Office Uncertainty Dampens Commercial Real Estate Lending

Commercial real estate lending slowed in the second quarter of 2023 and may not improve for several months if market conditions persist, regulators and industry groups warn in new reports.
The slowdown in new lending is tied in part to rising troubles in the office market, according to a new analysis from the Federal Deposit Insurance Corp., which released its annual banking risk review on Monday.
Bankers have reported tighter lending policies and weaker demand for all types of commercial real estate loans over the past year. In addition, they have said they also expect to tighten lending standards in 2023 across all loan categories.
The office sector is particularly vulnerable to deterioration in new lending and asset quality, the FDIC reported. With a decline in office demand and weak rent growth, some borrowers may have difficulty refinancing.
Longer-term leases, which are prevalent in the office sector, helped to insulate property owners from reduced occupancy as tenants continued to pay during 2022, the FDIC reported. However, the inability to renew expiring leases at viable rental rates, coupled with the erosion in office values, could make refinancing more difficult for some property owners without raising additional capital.
While overall commercial real estate loan delinquencies remained low among the banking industry through the first quarter, commercial real estate lenders may face challenges — particularly among loans backed by office properties in some large, urban markets — should conditions continue to weaken this year, according to the FDIC.
The slowdown in lending has been pronounced over the past three quarters, according to the latest research from CBRE.

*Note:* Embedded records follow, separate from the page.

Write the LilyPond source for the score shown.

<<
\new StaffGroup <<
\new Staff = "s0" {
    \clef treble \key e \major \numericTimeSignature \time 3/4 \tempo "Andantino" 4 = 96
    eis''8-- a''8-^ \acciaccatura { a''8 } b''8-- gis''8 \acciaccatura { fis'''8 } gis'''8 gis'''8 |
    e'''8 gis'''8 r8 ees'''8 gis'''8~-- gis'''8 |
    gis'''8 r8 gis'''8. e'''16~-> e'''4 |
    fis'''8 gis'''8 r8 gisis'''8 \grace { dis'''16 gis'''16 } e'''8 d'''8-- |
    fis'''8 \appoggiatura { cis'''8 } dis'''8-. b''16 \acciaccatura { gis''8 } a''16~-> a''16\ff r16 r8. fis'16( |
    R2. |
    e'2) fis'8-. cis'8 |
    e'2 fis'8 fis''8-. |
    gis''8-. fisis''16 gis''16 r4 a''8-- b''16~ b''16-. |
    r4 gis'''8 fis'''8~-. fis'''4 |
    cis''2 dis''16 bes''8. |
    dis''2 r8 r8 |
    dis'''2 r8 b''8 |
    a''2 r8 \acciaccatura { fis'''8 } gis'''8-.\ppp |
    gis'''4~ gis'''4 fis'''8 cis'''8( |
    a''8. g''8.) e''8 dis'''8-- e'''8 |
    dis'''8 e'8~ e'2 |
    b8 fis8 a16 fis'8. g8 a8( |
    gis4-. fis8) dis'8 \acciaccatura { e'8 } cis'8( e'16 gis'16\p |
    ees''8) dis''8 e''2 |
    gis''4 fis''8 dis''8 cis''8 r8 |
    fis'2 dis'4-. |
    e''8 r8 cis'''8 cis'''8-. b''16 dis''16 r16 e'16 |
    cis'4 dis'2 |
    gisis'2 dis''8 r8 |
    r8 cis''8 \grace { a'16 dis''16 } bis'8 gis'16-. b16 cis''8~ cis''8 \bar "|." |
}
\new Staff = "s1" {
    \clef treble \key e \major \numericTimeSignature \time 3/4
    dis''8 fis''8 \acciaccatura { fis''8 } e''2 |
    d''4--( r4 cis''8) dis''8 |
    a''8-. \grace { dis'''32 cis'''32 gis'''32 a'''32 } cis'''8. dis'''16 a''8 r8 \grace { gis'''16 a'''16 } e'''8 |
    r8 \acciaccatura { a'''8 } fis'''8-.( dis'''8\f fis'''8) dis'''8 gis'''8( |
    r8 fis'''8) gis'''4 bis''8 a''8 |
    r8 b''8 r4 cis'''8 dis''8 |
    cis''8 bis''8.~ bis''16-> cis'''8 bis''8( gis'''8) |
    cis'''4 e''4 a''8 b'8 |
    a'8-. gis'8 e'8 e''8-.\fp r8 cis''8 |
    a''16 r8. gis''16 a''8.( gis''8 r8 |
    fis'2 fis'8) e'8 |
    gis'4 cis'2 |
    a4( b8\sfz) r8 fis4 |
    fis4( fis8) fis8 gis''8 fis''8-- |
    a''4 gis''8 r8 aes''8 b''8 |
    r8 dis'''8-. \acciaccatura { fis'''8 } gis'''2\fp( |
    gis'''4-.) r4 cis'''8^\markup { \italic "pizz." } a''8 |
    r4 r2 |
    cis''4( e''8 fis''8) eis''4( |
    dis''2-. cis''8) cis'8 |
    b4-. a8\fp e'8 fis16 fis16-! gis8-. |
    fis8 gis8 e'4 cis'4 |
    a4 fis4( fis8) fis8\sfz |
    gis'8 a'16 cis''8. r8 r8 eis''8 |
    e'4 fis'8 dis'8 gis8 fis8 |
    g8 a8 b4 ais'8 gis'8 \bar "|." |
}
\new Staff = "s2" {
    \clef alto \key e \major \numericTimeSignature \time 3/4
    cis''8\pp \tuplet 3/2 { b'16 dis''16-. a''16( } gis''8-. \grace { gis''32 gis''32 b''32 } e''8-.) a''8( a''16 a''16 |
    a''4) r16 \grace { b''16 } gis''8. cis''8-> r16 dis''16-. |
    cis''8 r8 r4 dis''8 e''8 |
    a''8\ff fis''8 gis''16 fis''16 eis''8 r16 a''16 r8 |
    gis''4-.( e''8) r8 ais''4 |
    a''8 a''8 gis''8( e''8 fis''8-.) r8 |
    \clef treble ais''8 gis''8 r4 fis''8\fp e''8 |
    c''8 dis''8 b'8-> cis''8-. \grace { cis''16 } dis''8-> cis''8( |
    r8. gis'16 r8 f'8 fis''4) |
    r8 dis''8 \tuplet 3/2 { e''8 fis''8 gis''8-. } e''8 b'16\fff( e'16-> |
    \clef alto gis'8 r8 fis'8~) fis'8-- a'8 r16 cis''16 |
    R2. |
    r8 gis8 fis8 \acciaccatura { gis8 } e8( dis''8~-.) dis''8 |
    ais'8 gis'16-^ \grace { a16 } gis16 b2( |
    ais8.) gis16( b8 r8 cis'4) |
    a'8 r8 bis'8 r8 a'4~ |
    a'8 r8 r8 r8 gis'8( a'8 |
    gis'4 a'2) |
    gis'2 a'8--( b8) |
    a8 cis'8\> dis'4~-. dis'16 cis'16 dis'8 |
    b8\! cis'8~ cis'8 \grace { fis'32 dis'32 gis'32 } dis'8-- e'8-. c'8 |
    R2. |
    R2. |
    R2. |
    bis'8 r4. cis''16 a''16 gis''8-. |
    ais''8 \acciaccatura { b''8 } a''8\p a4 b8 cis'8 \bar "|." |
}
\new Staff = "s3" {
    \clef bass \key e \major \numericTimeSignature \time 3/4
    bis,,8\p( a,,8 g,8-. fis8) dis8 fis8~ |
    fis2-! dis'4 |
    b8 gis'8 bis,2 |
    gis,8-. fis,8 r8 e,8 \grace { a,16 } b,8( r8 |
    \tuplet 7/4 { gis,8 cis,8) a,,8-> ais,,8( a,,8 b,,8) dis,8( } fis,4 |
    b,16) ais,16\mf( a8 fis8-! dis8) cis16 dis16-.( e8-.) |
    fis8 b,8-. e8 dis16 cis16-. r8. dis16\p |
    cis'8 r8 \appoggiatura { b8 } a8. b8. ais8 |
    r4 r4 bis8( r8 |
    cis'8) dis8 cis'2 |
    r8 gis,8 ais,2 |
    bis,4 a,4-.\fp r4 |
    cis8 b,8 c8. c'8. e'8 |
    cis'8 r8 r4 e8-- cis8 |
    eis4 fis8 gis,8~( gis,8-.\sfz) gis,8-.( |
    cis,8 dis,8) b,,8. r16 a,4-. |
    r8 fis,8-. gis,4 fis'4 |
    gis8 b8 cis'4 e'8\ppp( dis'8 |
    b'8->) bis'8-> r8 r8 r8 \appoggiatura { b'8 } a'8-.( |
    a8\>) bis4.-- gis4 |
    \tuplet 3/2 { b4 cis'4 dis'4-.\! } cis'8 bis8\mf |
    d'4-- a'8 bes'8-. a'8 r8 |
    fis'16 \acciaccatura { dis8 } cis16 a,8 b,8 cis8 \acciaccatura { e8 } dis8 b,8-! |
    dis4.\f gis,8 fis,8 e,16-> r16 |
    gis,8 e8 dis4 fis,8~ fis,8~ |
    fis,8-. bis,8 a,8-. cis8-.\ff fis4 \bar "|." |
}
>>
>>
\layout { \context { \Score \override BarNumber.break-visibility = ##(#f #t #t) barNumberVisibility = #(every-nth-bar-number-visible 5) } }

The CBRE Lending Momentum Index, which tracks the pace of CBRE-originated commercial loan closings in the United States, declined by 5.4% in the second quarter from the first quarter and 52.2% when compared with the strong loan volume of a year earlier.
“Despite ample available debt, commercial lending has been hampered by choppy markets,” Rachel Vinson, president of CBRE’s debt and structured finance business in the U.S., said in a statement. “Borrowers who have to transact in the current environment are turning to shorter-term fixed loans until stability returns. Costlier credit with tighter terms continues to encourage many to sit on the sidelines.”
The Mortgage Bankers Association is forecasting that total commercial and multifamily mortgage borrowing and lending is expected to fall to $504 billion this year, which is a 38% decline from 2022’s total of $816 billion.
“Higher and volatile interest rates, uncertainty about property values, and questions about some property fundamentals have led to an impasse in property sales and mortgage originations activity this year,” Jamie Woodwell, MBA’s head of commercial real estate research, said in a statement. “Our baseline economic forecast anticipates that interest rates will moderate over the next year and a half, helping to break the current logjam in transaction activity and bringing relief to financing costs and property valuations.”
Before the markets can see much improvement, interest rates and cap rates will have to fall, the MBA added.
“Different interest rate paths would lead to different forecast outcomes,” Woodwell said.
Commercial mortgage originations have historically followed property prices — with increases in values pushing mortgage borrowing and lending volumes higher and declines pulling them lower.
“If interest rates and cap rates fall, as we anticipate, that should help boost values and promote borrowing,” Woodwell said. “If they remain higher for longer, that will suppress activity. The uncertainty about future interest rate paths is a contributing factor to today’s slowdown.”